Satpura National Park

I have seen tigers before – in Ranthambore National Park as well as at Kanha and Bandhavgarh. But wonderful though it was to see these magnificent creatures, I wondered what it would be like to be away from all the other jeeps and cantors in Ranthambore. Was it becoming more like a zoo?

So it was with interest that I read about a National Park where you could experience “a real wildlife experience”. What did that mean? – particularly as it went on to say that if your idea of a vacation is to lounge comfortably with a glass of wine in hand with no insects about then this is not for you. I love tigers with but viewing them in comfort – especially enjoyed at the Taj Camps at Kanha and Bandhavgarh, though the latter was not as sumptuous as Kanha. All I wanted was to experience the viewing of tiger in a more natural setting with fewer jeeps around. And at the same time not forgo too much of the comfort.

But in search of tigers in true wilderness I was willing to give this new place a try. This was Satpura National Park – Reni Pani Jungle Lodge in Madhya Pradesh – about in the middle of India, with Bhopal being the nearest airport. There are trains from Delhi as well, whichget you even closer to the Park, but these take a long time.

My first impression of the lodge, after a three-hour drive from Bhopal, was that they had been understating it. Reni Pani Jungle lodge was more than comfortable – verging on luxury but in an eco friendly way. It blended with its surroundings but still had a pool to cool down in, and superbly comfortable lodges – each with its own butler to look after you. The outdoor shower had all the privacy needed but with views of the jungle. Nobody need have any fear of discomfort here; on the contrary I would rate this as a luxury eco lodge spread over 30 acres. So having the comfort sorted out (but I will come back to it) I was keen to explore the park for true wilderness – after all that is why I had come here.

The first surprise was that I was not just limited to going round the park in a jeep; I could instead use a boat, an elephant or even walk to explore the jungle. Apparently I could even use a cycle or a horse.

Getting to the Park entrance, accompanied by the resident naturalist, was the easy part. A boat ride across the river and we were ready. I chose jeep on the first excursion so that I could get a feel for as much of the park as possible, but on the other days I also walked and “took” the elephant. The park nestles under some low hills of Satpura etched against the sky.

We saw a leopard, sloth bears, gaur, wild dogs, deer of many variety and even greater variety of monkeys amongst the many animals in the jungle. I am not too sure what was the highlight, seeing a leopard stalk a noisy Langur monkey or the gaur, the world’s largest wild ox that we met on our walk – a huge wild-eyed creature that looked permanently bad tempered? I am not a bird watching enthusiast but amongst the many types my personal favourite were the Malabar pied hornbills flying across the sky. Indeed this is probably one of the best parks for bird watching. The sweet flowers of the Mahua tree ferment on falling so act as the local reservoir of hooch for the birds and bears. It’s not unusual to see drunk bears sleeping off the drink – never found out if they get a hangover!

There were many other highlights including seeing a pack of wild dogs trotting down the trail on an expedition to hunt for food. We never did see a tiger though we walked along its trail for a long while. A truly enchanting National Park, still as it would have been in the days of Kipling – had he visited this one. A true wilderness meeting all my expectations for a proper jungle safari.

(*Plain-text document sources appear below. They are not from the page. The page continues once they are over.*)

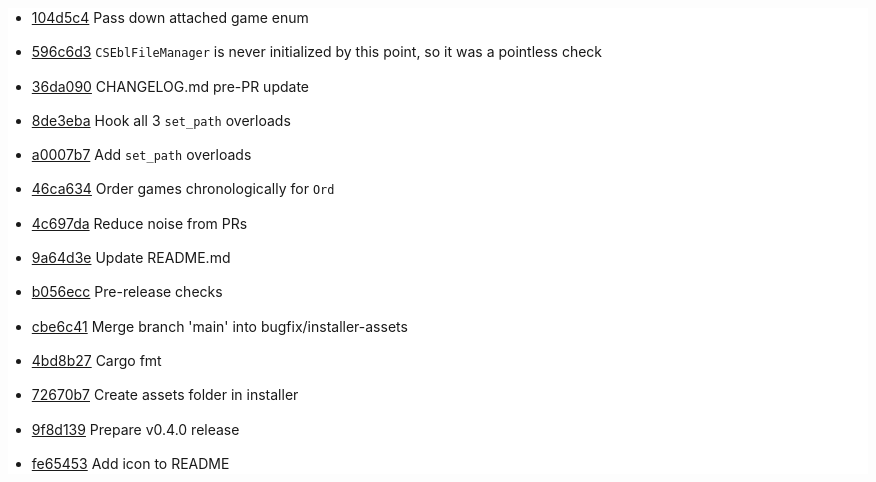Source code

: 

- [104d5c4](https://github.com/Lexcellent/me3/commit/104d5c421953563652eae27f877584ec874fa337) Pass down attached game enum



- [596c6d3](https://github.com/Lexcellent/me3/commit/596c6d3ec8ba087b2a59b204f4f6bb44eb0e7aca) `CSEblFileManager` is never initialized by this point, so it was a pointless check



- [36da090](https://github.com/Lexcellent/me3/commit/36da090cb7a106825eaa6584f1de00c93ef239c1) CHANGELOG.md pre-PR update



- [8de3eba](https://github.com/Lexcellent/me3/commit/8de3ebadb49a109042bcc0cb676b87ed3a877274) Hook all 3 `set_path` overloads



- [a0007b7](https://github.com/Lexcellent/me3/commit/a0007b73b643e90ffaa47543105ef9df63731514) Add `set_path` overloads



- [46ca634](https://github.com/Lexcellent/me3/commit/46ca634b3d39be87f75277bbea2efe6f5919a142) Order games chronologically for `Ord`



- [4c697da](https://github.com/Lexcellent/me3/commit/4c697daa0c3252e91dcc16ae744d4d30f74c6a91) Reduce noise from PRs



- [9a64d3e](https://github.com/Lexcellent/me3/commit/9a64d3ec56238c014f81b2f54de8fb6084e0a9eb) Update README.md



- [b056ecc](https://github.com/Lexcellent/me3/commit/b056ecc0e745ecc6301b74bf46c02a8bcc5b496f) Pre-release checks



- [cbe6c41](https://github.com/Lexcellent/me3/commit/cbe6c412acccded4544799d23e4c538495cbd976) Merge branch 'main' into bugfix/installer-assets



- [4bd8b27](https://github.com/Lexcellent/me3/commit/4bd8b270d055fb0864c1832324bd2bc66744d417) Cargo fmt



- [72670b7](https://github.com/Lexcellent/me3/commit/72670b798df8c4fa2e21b2f67662f2fa7a34184e) Create assets folder in installer



- [9f8d139](https://github.com/Lexcellent/me3/commit/9f8d13961bb2140580942a43a569988fbbd29ce9) Prepare v0.4.0 release



- [fe65453](https://github.com/Lexcellent/me3/commit/fe65453a5ee5ff28587039054c01a63103972080) Add icon to README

The first day ended with a swim at the campsite and return to the cottage to change for the sundowners and the dinner. I remembered the advice of not to stroll out in the dark as the camp is after all inside the jungle. But the butler was there to accompany me to the ever changingsites round the camp for drinks and dinner. I had to try the mahua martini. It was wonderful and I could understand why the bears were so fond of eating the fermented flowers of the mahua tree. The food was excellent – most of it sourced from the local village and totally organic. The staff too were from the village and it was nice to feel that at last there was something that was benefiting the local community and at the same time having a respect for the wilderness.

If you want to see a wildlife park in its natural state, to be able to walk it, to see and feel how a jungle would have been, in the days before us tourists, then Satpura National Park is for you. An ideal romantic holiday in the great outdoors with luxury thrown in. Better do it now before it is “discovered”. I shall be going back to Reni Pani – after all I didn’t actually see the tiger, and I do want to see it in its natural worldand not on display as in a zoo. Which of course makes the sightings more difficult, but why should it be easy! Satpura has as many tigers as Ranthambore and I am anxious that they remain shy of us humans. And I want to meet up again with the friendly, most hospitable people at Reni Pani. A truly enchanting experience.

There is also another lodge at Satpura – the Forsyth Lodge. It is a year or so older than the Reni Pani but it is also very good. I preferred Reni Pani as the cottages are more spread out and you get a greater feeling of living in the wild. Both the campsare fighters for the environment.